→ THE INPUT:
▼
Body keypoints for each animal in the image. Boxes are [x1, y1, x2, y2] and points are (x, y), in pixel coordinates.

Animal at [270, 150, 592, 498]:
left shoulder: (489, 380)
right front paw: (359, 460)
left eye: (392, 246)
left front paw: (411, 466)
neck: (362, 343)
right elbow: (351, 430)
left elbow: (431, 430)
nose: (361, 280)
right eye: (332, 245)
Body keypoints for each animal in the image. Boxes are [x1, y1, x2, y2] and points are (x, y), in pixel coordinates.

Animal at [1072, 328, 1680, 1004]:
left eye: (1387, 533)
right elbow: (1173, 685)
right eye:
▲
▼
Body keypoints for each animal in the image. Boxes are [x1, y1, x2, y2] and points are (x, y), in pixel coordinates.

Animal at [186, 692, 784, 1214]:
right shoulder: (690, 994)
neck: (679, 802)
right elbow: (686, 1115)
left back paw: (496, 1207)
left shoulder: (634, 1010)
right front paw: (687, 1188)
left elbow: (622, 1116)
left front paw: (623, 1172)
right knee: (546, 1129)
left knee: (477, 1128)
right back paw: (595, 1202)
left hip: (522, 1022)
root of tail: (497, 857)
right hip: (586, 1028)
▲
→ WORK TO COMPLETE: From the listing above, return the lines starting at the one with "right elbow: (351, 430)" and ending at the one with "left eye: (1387, 533)", both kept, exactly as they appear and nothing more.

→ REPLY TO THE EXERCISE:
right elbow: (351, 430)
left elbow: (431, 430)
nose: (361, 280)
right eye: (332, 245)
Body keypoints for each animal in the image. Boxes are [x1, y1, x2, y2] and points are (x, y), in pixel coordinates.

Animal at [1072, 328, 1680, 1004]:
left eye: (1387, 533)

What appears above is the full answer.